# What you need to do:
Return, from the data below, each line that contains the word "ENCARGOS".

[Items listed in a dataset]

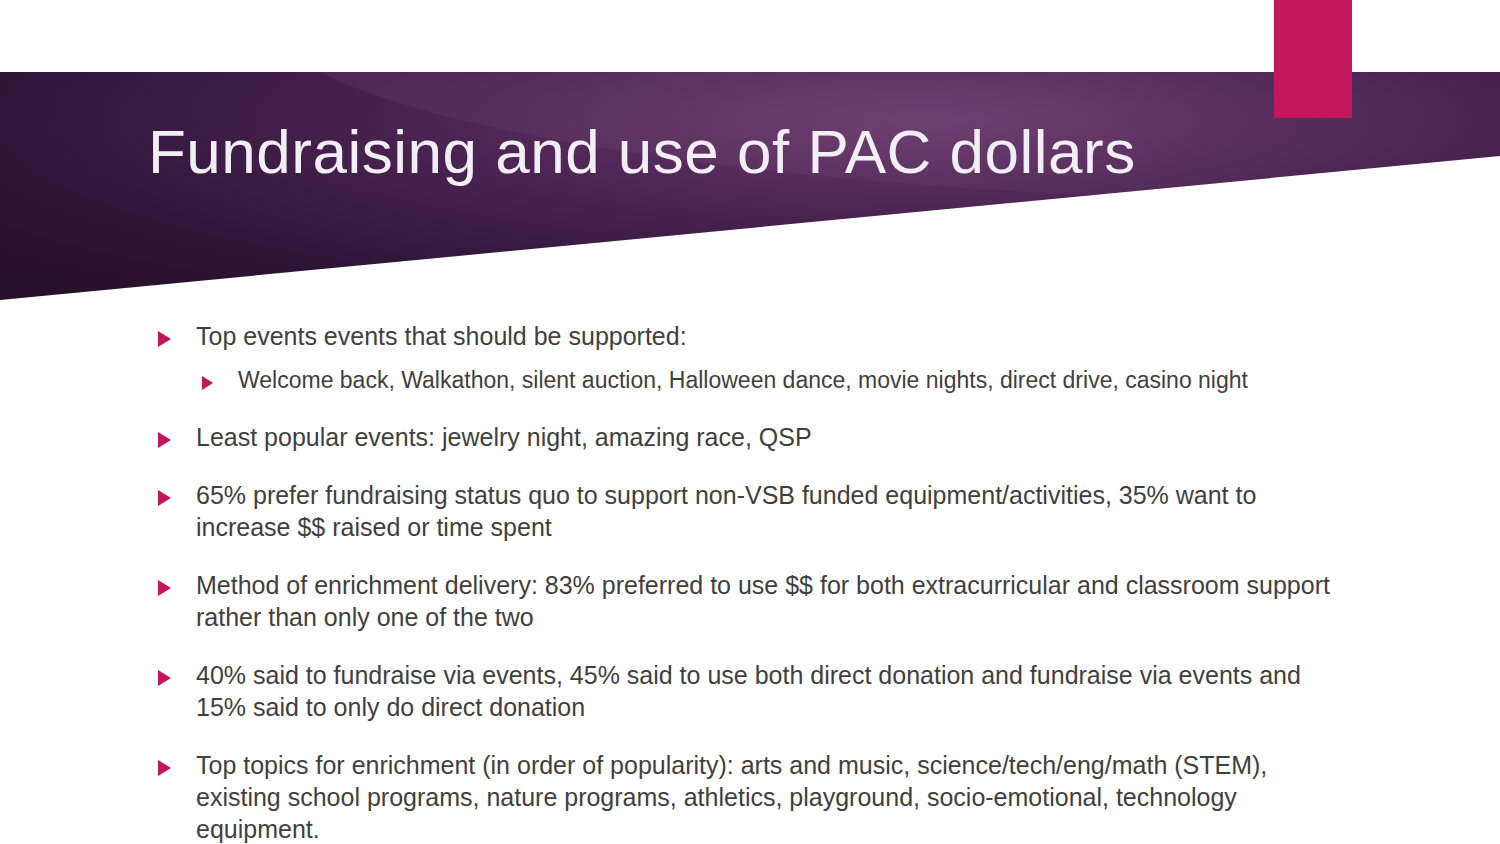Fundraising and use of PAC dollars
Top events events that should be supported:
Welcome back, Walkathon, silent auction, Halloween dance, movie nights, direct drive, casino night
Least popular events: jewelry night, amazing race, QSP
65% prefer fundraising status quo to support non-VSB funded equipment/activities, 35% want to increase $$ raised or time spent
Method of enrichment delivery: 83% preferred to use $$ for both extracurricular and classroom support rather than only one of the two
40% said to fundraise via events, 45% said to use both direct donation and fundraise via events and 15% said to only do direct donation
Top topics for enrichment (in order of popularity): arts and music, science/tech/eng/math (STEM), existing school programs, nature programs, athletics, playground, socio-emotional, technology equipment.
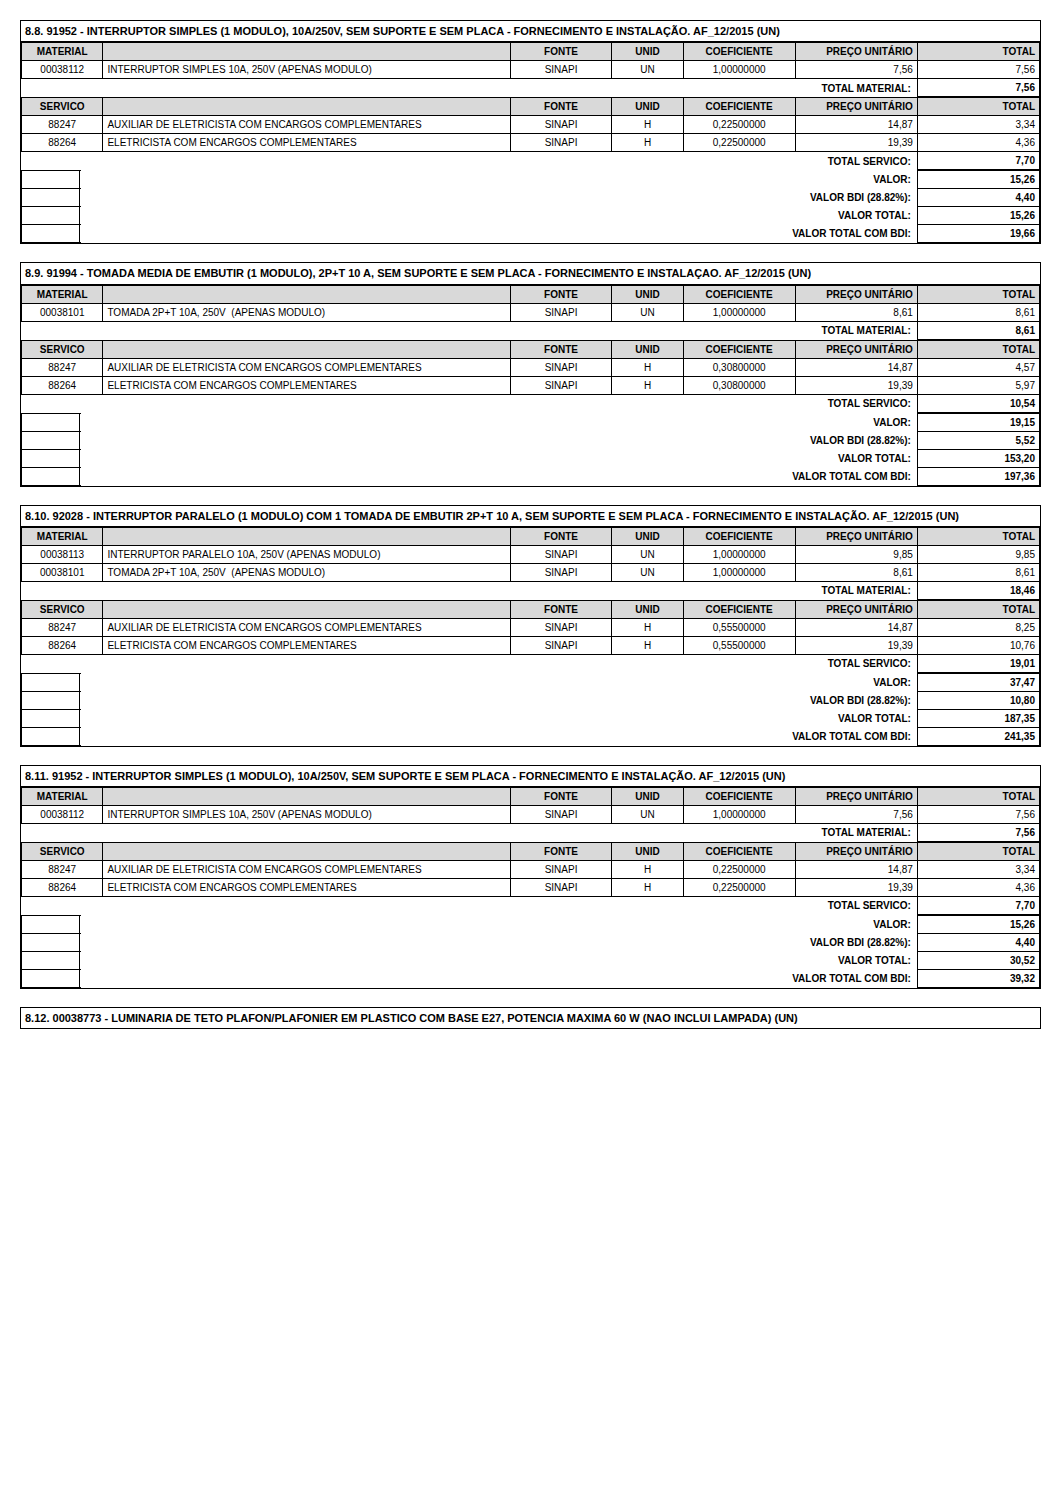8.8. 91952 - INTERRUPTOR SIMPLES (1 MODULO), 10A/250V, SEM SUPORTE E SEM PLACA - FORNECIMENTO E INSTALAÇÃO. AF_12/2015 (UN)
| MATERIAL | | FONTE | UNID | COEFICIENTE | PREÇO UNITÁRIO | TOTAL |
| --- | --- | --- | --- | --- | --- | --- |
| 00038112 | INTERRUPTOR SIMPLES 10A, 250V (APENAS MODULO) | SINAPI | UN | 1,00000000 | 7,56 | 7,56 |
| | TOTAL MATERIAL: | 7,56 |
| SERVICO | | FONTE | UNID | COEFICIENTE | PREÇO UNITÁRIO | TOTAL |
| --- | --- | --- | --- | --- | --- | --- |
| 88247 | AUXILIAR DE ELETRICISTA COM ENCARGOS COMPLEMENTARES | SINAPI | H | 0,22500000 | 14,87 | 3,34 |
| 88264 | ELETRICISTA COM ENCARGOS COMPLEMENTARES | SINAPI | H | 0,22500000 | 19,39 | 4,36 |
| | TOTAL SERVICO: | 7,70 |
| | VALOR: | 15,26 |
| | VALOR BDI (28.82%): | 4,40 |
| | VALOR TOTAL: | 15,26 |
| | VALOR TOTAL COM BDI: | 19,66 |
8.9. 91994 - TOMADA MEDIA DE EMBUTIR (1 MODULO), 2P+T 10 A, SEM SUPORTE E SEM PLACA - FORNECIMENTO E INSTALAÇAO. AF_12/2015 (UN)
| MATERIAL | | FONTE | UNID | COEFICIENTE | PREÇO UNITÁRIO | TOTAL |
| --- | --- | --- | --- | --- | --- | --- |
| 00038101 | TOMADA 2P+T 10A, 250V (APENAS MODULO) | SINAPI | UN | 1,00000000 | 8,61 | 8,61 |
| | TOTAL MATERIAL: | 8,61 |
| SERVICO | | FONTE | UNID | COEFICIENTE | PREÇO UNITÁRIO | TOTAL |
| --- | --- | --- | --- | --- | --- | --- |
| 88247 | AUXILIAR DE ELETRICISTA COM ENCARGOS COMPLEMENTARES | SINAPI | H | 0,30800000 | 14,87 | 4,57 |
| 88264 | ELETRICISTA COM ENCARGOS COMPLEMENTARES | SINAPI | H | 0,30800000 | 19,39 | 5,97 |
| | TOTAL SERVICO: | 10,54 |
| | VALOR: | 19,15 |
| | VALOR BDI (28.82%): | 5,52 |
| | VALOR TOTAL: | 153,20 |
| | VALOR TOTAL COM BDI: | 197,36 |
8.10. 92028 - INTERRUPTOR PARALELO (1 MODULO) COM 1 TOMADA DE EMBUTIR 2P+T 10 A, SEM SUPORTE E SEM PLACA - FORNECIMENTO E INSTALAÇÃO. AF_12/2015 (UN)
| MATERIAL | | FONTE | UNID | COEFICIENTE | PREÇO UNITÁRIO | TOTAL |
| --- | --- | --- | --- | --- | --- | --- |
| 00038113 | INTERRUPTOR PARALELO 10A, 250V (APENAS MODULO) | SINAPI | UN | 1,00000000 | 9,85 | 9,85 |
| 00038101 | TOMADA 2P+T 10A, 250V (APENAS MODULO) | SINAPI | UN | 1,00000000 | 8,61 | 8,61 |
| | TOTAL MATERIAL: | 18,46 |
| SERVICO | | FONTE | UNID | COEFICIENTE | PREÇO UNITÁRIO | TOTAL |
| --- | --- | --- | --- | --- | --- | --- |
| 88247 | AUXILIAR DE ELETRICISTA COM ENCARGOS COMPLEMENTARES | SINAPI | H | 0,55500000 | 14,87 | 8,25 |
| 88264 | ELETRICISTA COM ENCARGOS COMPLEMENTARES | SINAPI | H | 0,55500000 | 19,39 | 10,76 |
| | TOTAL SERVICO: | 19,01 |
| | VALOR: | 37,47 |
| | VALOR BDI (28.82%): | 10,80 |
| | VALOR TOTAL: | 187,35 |
| | VALOR TOTAL COM BDI: | 241,35 |
8.11. 91952 - INTERRUPTOR SIMPLES (1 MODULO), 10A/250V, SEM SUPORTE E SEM PLACA - FORNECIMENTO E INSTALAÇÃO. AF_12/2015 (UN)
| MATERIAL | | FONTE | UNID | COEFICIENTE | PREÇO UNITÁRIO | TOTAL |
| --- | --- | --- | --- | --- | --- | --- |
| 00038112 | INTERRUPTOR SIMPLES 10A, 250V (APENAS MODULO) | SINAPI | UN | 1,00000000 | 7,56 | 7,56 |
| | TOTAL MATERIAL: | 7,56 |
| SERVICO | | FONTE | UNID | COEFICIENTE | PREÇO UNITÁRIO | TOTAL |
| --- | --- | --- | --- | --- | --- | --- |
| 88247 | AUXILIAR DE ELETRICISTA COM ENCARGOS COMPLEMENTARES | SINAPI | H | 0,22500000 | 14,87 | 3,34 |
| 88264 | ELETRICISTA COM ENCARGOS COMPLEMENTARES | SINAPI | H | 0,22500000 | 19,39 | 4,36 |
| | TOTAL SERVICO: | 7,70 |
| | VALOR: | 15,26 |
| | VALOR BDI (28.82%): | 4,40 |
| | VALOR TOTAL: | 30,52 |
| | VALOR TOTAL COM BDI: | 39,32 |
8.12. 00038773 - LUMINARIA DE TETO PLAFON/PLAFONIER EM PLASTICO COM BASE E27, POTENCIA MAXIMA 60 W (NAO INCLUI LAMPADA) (UN)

# Answer to the exercise:
| 88247 | AUXILIAR DE ELETRICISTA COM ENCARGOS COMPLEMENTARES | SINAPI | H | 0,22500000 | 14,87 | 3,34 |
| 88264 | ELETRICISTA COM ENCARGOS COMPLEMENTARES | SINAPI | H | 0,22500000 | 19,39 | 4,36 |
| 88247 | AUXILIAR DE ELETRICISTA COM ENCARGOS COMPLEMENTARES | SINAPI | H | 0,30800000 | 14,87 | 4,57 |
| 88264 | ELETRICISTA COM ENCARGOS COMPLEMENTARES | SINAPI | H | 0,30800000 | 19,39 | 5,97 |
| 88247 | AUXILIAR DE ELETRICISTA COM ENCARGOS COMPLEMENTARES | SINAPI | H | 0,55500000 | 14,87 | 8,25 |
| 88264 | ELETRICISTA COM ENCARGOS COMPLEMENTARES | SINAPI | H | 0,55500000 | 19,39 | 10,76 |
| 88247 | AUXILIAR DE ELETRICISTA COM ENCARGOS COMPLEMENTARES | SINAPI | H | 0,22500000 | 14,87 | 3,34 |
| 88264 | ELETRICISTA COM ENCARGOS COMPLEMENTARES | SINAPI | H | 0,22500000 | 19,39 | 4,36 |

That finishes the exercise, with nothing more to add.